To-do item:
Would you please return the line containing "assign temp_out = in0 + in1;" and all the lines after it through the end of the records below, unchanged and on their own?

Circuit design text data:
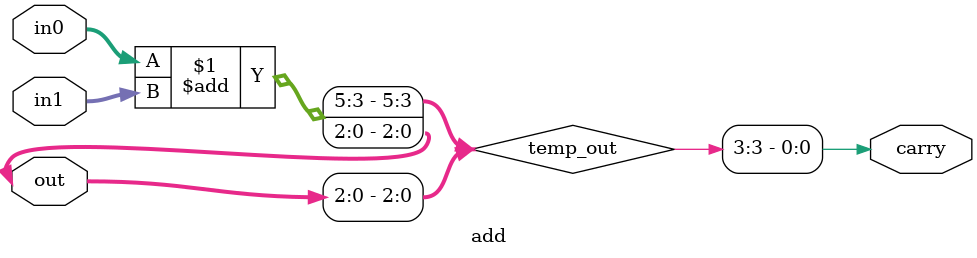
<source format=v>
module add(
  input [2:0] in0,
  input [2:0] in1,
  input [2:0] out,
  output carry
);

  wire [5:0] temp_out;

  assign temp_out = in0 + in1;
  assign out = temp_out[2:0];
  assign carry = temp_out[3];

endmodule

</source>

Problem solution:
  assign temp_out = in0 + in1;
  assign out = temp_out[2:0];
  assign carry = temp_out[3];

endmodule

</source>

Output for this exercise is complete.